--- Task input ---

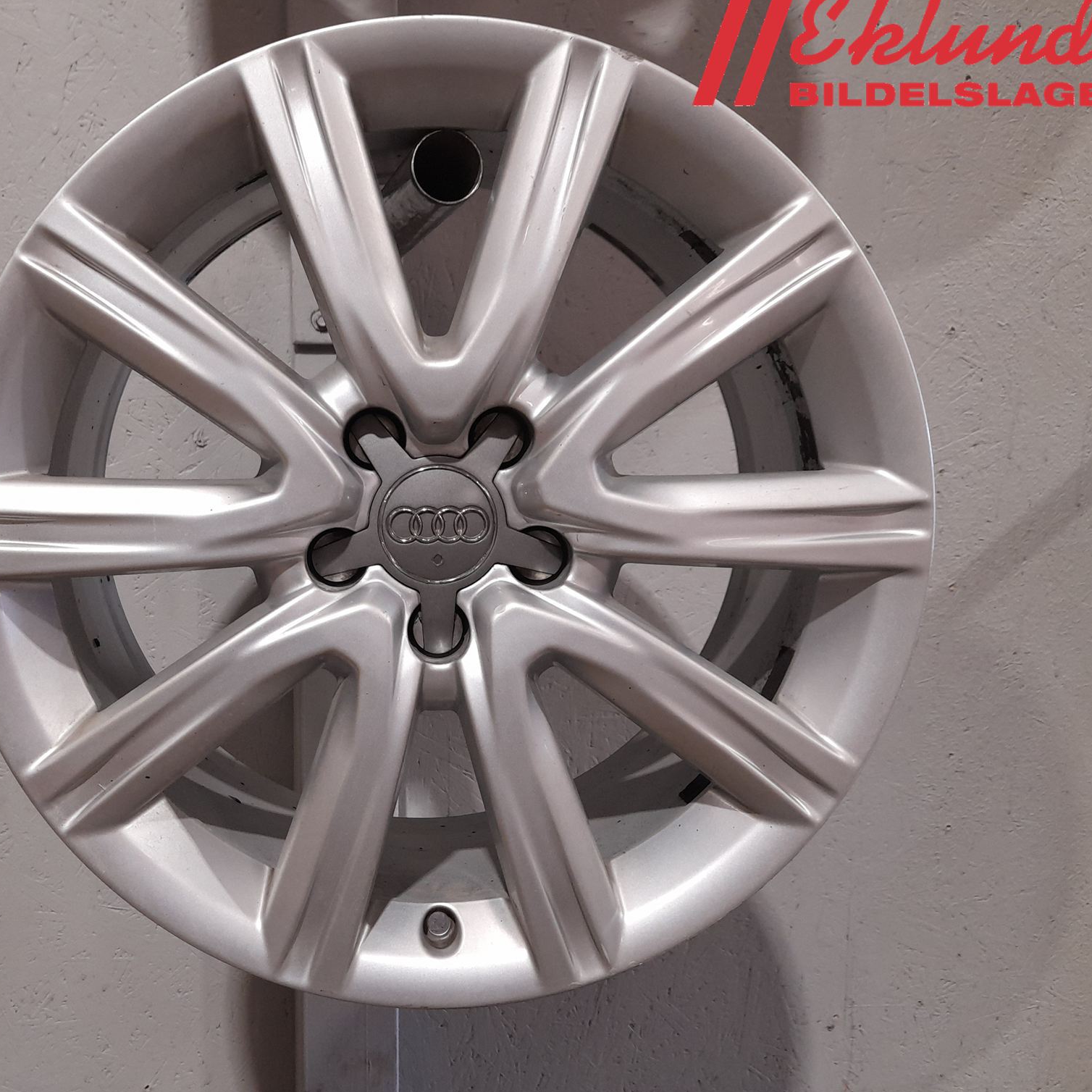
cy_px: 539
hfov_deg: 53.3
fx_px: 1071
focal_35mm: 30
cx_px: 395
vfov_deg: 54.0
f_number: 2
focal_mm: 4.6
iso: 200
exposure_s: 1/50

---
--- Task input ---

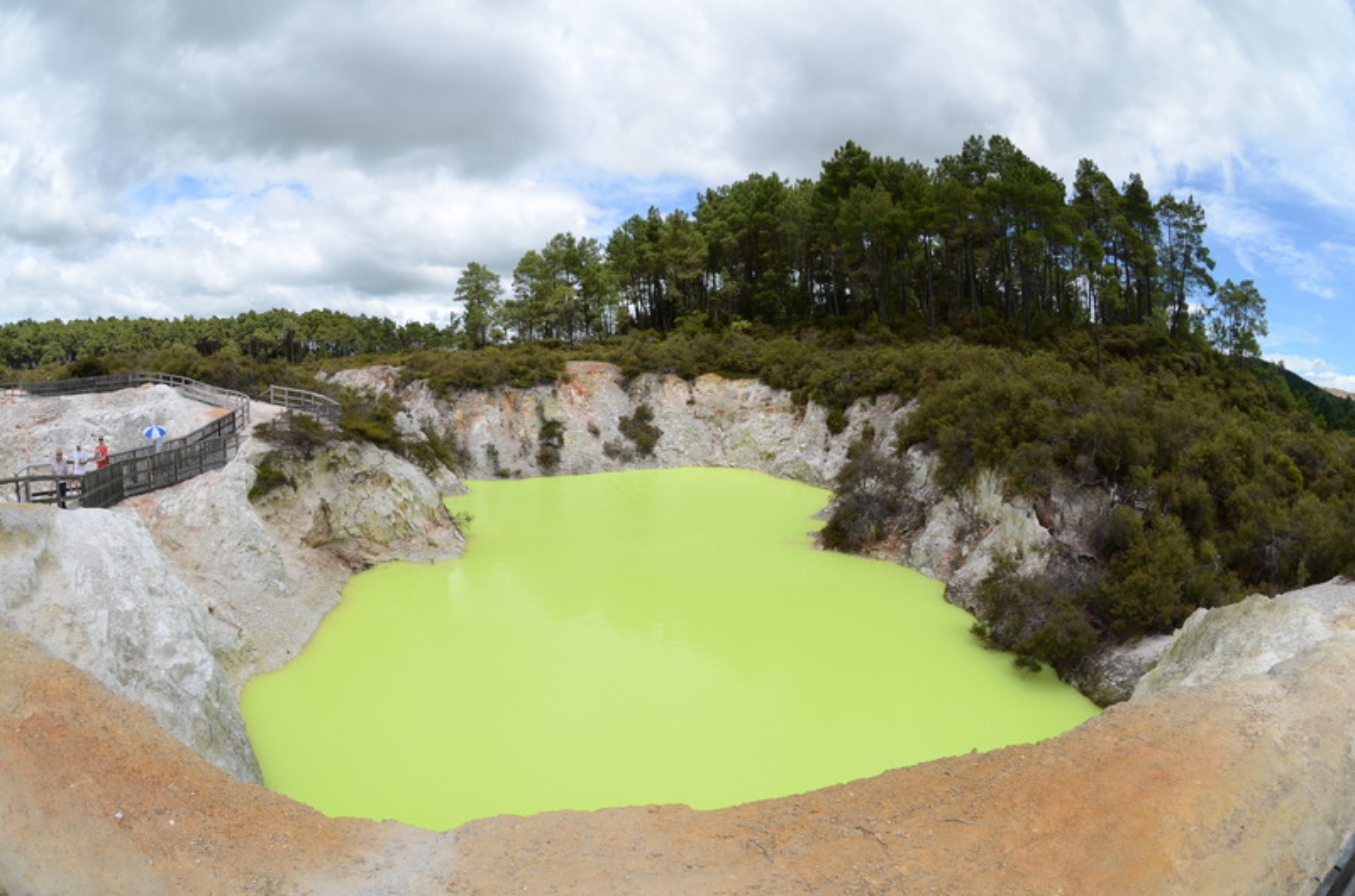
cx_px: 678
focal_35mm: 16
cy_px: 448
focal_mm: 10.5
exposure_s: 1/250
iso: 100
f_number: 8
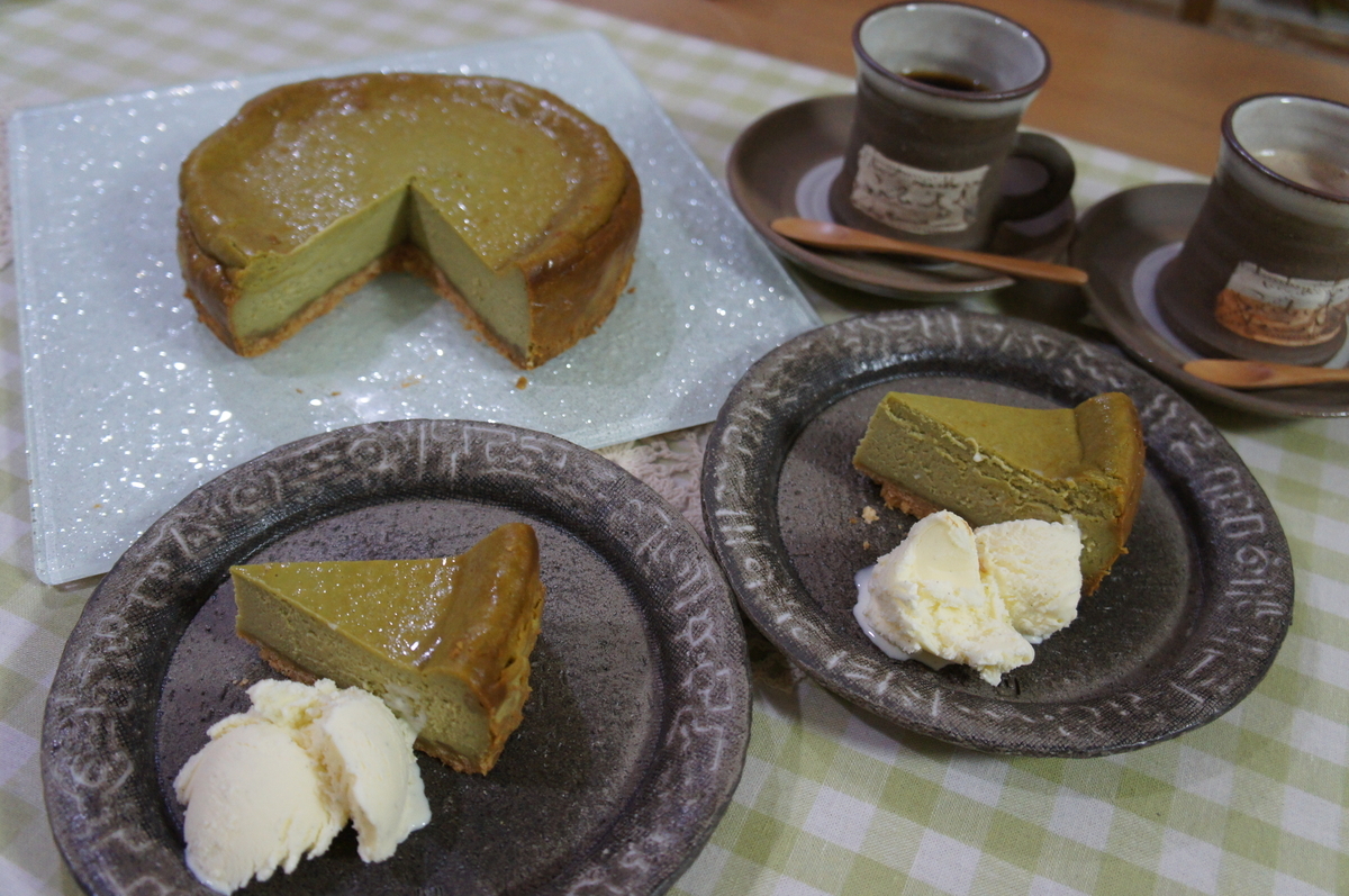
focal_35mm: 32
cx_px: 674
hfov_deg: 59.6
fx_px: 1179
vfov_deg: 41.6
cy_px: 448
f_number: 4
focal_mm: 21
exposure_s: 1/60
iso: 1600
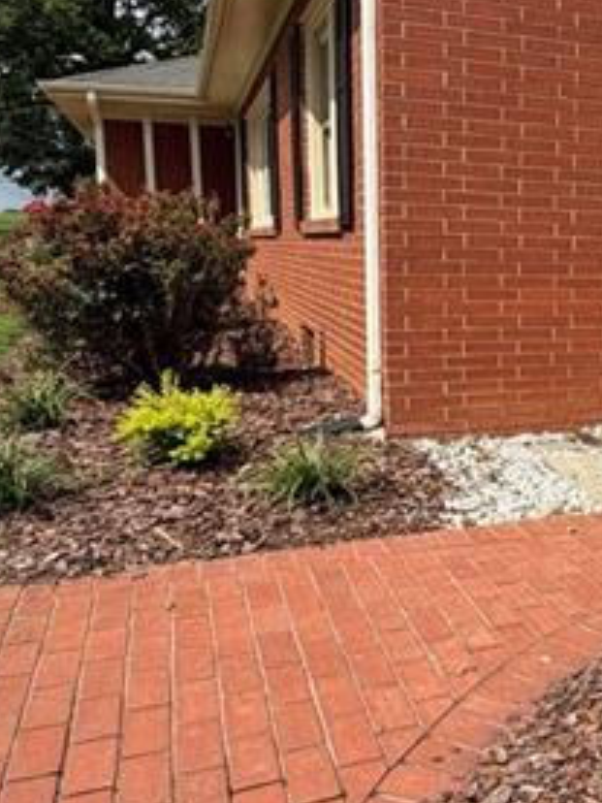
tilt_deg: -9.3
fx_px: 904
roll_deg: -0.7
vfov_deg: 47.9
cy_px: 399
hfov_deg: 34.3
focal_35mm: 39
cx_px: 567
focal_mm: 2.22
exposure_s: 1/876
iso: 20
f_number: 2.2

---

### The task
For this exercise, please set down exactly the lines of the listing above from the line with "fx_px: 1179" up to and including the line with "f_number: 2.2", and no pictures.

### Output below
fx_px: 1179
vfov_deg: 41.6
cy_px: 448
f_number: 4
focal_mm: 21
exposure_s: 1/60
iso: 1600
tilt_deg: -9.3
fx_px: 904
roll_deg: -0.7
vfov_deg: 47.9
cy_px: 399
hfov_deg: 34.3
focal_35mm: 39
cx_px: 567
focal_mm: 2.22
exposure_s: 1/876
iso: 20
f_number: 2.2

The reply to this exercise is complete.